● **ATIVIDADES**
A) Segundo o texto sobre Cascieli, quanto tempo levou para o companheiro dela entrar na casa dela?
B) Reproduza literalmente o trecho do texto sobre Cascieli que começa em "Cascieli já determinou" e termina em "vida das mulheres.".

● **TEXTO FORNECIDO**
★ ★ ★

Demorei a encontrar alguém, com duas filhas não é qualquer pessoa que você pode trazer para dentro da tua casa. Encontrei uma pessoa que me respeita e respeita minhas filhas, estamos muito bem há um ano e três meses.
Me incentiva, me dá ânimo, me diz voce é forte, vamos lá, eu nunca pensei em tirar carteira de motorista, estou tirando, me apoia muito e as minhas meninas, bajula demais, faz o papel de pai que as meninas não tiveram.
Cascieli já determinou as regras no primeiro encontro, “Eu sou muito sincera, falei para ele, não quero casar, não quero ter filho e voce vai demorar para entrar dentro da minha casa, levou 7 meses.” (muitos risos).
Se escute mais…
Que conselho ela daria à Cascieli de 10 anos, a resposta veio rápida, “Se escute mais e as pessoas que estão ao teu redor, se ame mais. Você vai ter uma filha, escute ela, (risos), às vezes a Kal é quase a minha mãe.
Machismo…
Perguntei se ela achava que o machismo fazia parte da vida das mulheres.
“Sim, é a nossa convivência diária, o meu pai era um machista, meu irmão é sabe, daquele, “eu posso a minha mulher não pode”. Na verdade, uma mulher faz mais que um homem, só que essas pessoas mais velhas foram criadas com o pensamento que eles têm que ser melhor que a gente e não é assim.
Mulher tem os seus direitos, ela consegue o que ela quiser e muito mais, vejo por mim, eu dou a vida para conseguir as coisas para as minhas meninas, trabalho, não tenho vergonha, se precisar ir para um campo de batata de novo, eu vou”.
Ser mulher é…
Ser independente, guerreira, é o essencial de tudo, a gente acaba achando que depende de um homem, mas somos 10 vezes melhores, homem não vive sem uma mulher do ao lado.
É bom ser mulher…
É bom por dois motivos, porque você aprende a ser forte e aprende a ser mãe, porque ser mãe é a melhor coisa que tem. Tem dia que as menininhas me tiram do sério, porém, se não fosse por elas, eu acho que eu não estaria aqui, porque tudo que eu passei foi demais, às vezes eu perguntava o que eu fiz para merecer tudo isso, mas decerto eu tinha que passar por tudo aquilo para valorizar a vida que estou levando hoje, para mim tudo aquilo já é passado”.

★ ★ ★

[Dados armazenados]
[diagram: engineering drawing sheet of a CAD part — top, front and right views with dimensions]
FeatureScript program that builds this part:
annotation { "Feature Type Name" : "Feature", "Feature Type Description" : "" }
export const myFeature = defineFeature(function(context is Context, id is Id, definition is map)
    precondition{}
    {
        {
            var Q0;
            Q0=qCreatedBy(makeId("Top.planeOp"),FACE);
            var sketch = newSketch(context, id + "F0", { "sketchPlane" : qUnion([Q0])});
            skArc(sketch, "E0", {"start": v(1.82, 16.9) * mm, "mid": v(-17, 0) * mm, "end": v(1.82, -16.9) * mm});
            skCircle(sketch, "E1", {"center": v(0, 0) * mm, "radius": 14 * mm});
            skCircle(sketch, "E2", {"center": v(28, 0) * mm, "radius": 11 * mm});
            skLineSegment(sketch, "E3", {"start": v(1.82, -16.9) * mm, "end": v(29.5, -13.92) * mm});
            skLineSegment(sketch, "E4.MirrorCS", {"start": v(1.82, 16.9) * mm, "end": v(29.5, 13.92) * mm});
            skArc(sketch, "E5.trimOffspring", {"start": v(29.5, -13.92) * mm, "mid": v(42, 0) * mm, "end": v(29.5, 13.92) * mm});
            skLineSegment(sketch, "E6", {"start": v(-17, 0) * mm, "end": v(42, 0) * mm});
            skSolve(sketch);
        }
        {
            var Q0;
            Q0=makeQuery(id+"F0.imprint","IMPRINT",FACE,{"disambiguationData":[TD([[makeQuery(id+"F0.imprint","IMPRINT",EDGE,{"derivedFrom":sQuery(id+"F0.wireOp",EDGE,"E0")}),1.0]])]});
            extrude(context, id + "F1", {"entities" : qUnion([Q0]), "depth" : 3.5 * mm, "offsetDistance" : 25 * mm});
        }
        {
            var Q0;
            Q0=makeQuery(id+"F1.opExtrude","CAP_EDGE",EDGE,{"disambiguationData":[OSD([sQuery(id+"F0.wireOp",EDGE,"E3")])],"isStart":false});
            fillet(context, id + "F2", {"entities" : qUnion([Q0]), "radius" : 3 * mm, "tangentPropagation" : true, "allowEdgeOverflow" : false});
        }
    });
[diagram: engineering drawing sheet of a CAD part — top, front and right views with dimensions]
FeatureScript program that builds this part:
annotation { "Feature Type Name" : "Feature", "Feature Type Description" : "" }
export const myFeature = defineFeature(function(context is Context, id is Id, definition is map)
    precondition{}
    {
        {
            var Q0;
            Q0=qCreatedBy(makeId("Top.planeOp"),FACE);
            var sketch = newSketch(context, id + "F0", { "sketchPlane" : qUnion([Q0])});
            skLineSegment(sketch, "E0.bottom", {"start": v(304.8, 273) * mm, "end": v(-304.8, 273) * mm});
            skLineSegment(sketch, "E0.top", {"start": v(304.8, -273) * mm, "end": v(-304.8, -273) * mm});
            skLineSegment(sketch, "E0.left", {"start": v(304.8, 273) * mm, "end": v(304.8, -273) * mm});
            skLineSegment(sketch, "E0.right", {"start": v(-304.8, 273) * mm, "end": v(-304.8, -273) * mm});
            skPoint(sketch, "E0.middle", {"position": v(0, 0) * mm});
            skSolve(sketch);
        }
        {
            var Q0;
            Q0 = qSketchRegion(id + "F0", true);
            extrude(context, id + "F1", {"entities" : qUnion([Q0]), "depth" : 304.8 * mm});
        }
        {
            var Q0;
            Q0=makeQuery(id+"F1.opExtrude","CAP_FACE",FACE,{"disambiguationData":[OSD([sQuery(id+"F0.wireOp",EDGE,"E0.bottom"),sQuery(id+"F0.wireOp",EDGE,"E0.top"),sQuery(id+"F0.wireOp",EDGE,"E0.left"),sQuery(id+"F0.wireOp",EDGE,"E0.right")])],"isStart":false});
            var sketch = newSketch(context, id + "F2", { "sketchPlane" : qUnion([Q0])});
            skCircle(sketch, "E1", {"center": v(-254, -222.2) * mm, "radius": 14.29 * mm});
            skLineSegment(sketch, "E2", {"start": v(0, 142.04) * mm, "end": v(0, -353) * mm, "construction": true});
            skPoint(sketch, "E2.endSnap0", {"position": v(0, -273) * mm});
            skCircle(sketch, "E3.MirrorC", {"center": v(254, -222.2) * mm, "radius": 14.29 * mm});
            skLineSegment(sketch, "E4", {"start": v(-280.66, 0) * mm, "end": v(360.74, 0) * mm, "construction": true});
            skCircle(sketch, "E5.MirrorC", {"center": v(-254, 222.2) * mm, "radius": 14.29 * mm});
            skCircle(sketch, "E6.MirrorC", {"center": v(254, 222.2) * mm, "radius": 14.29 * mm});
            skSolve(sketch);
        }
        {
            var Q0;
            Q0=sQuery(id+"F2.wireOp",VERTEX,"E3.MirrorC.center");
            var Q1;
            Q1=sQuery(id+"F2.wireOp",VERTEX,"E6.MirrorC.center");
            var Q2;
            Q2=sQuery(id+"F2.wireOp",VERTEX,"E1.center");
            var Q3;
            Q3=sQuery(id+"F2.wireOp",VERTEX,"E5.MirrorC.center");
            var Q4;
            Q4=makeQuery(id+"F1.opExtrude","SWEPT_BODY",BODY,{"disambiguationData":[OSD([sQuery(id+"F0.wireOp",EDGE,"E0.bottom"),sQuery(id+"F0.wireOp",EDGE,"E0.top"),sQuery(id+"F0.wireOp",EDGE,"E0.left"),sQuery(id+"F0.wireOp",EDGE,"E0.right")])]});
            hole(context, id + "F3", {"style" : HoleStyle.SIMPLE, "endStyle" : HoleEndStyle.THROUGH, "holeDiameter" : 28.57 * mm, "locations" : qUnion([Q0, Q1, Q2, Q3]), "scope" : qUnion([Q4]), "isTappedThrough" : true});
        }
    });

★ ★ ★

● **RESPOSTAS DAS ATIVIDADES**
A) Levou 7 meses.

B)
Cascieli já determinou as regras no primeiro encontro, “Eu sou muito sincera, falei para ele, não quero casar, não quero ter filho e voce vai demorar para entrar dentro da minha casa, levou 7 meses.” (muitos risos).
Se escute mais…
Que conselho ela daria à Cascieli de 10 anos, a resposta veio rápida, “Se escute mais e as pessoas que estão ao teu redor, se ame mais. Você vai ter uma filha, escute ela, (risos), às vezes a Kal é quase a minha mãe.
Machismo…
Perguntei se ela achava que o machismo fazia parte da vida das mulheres.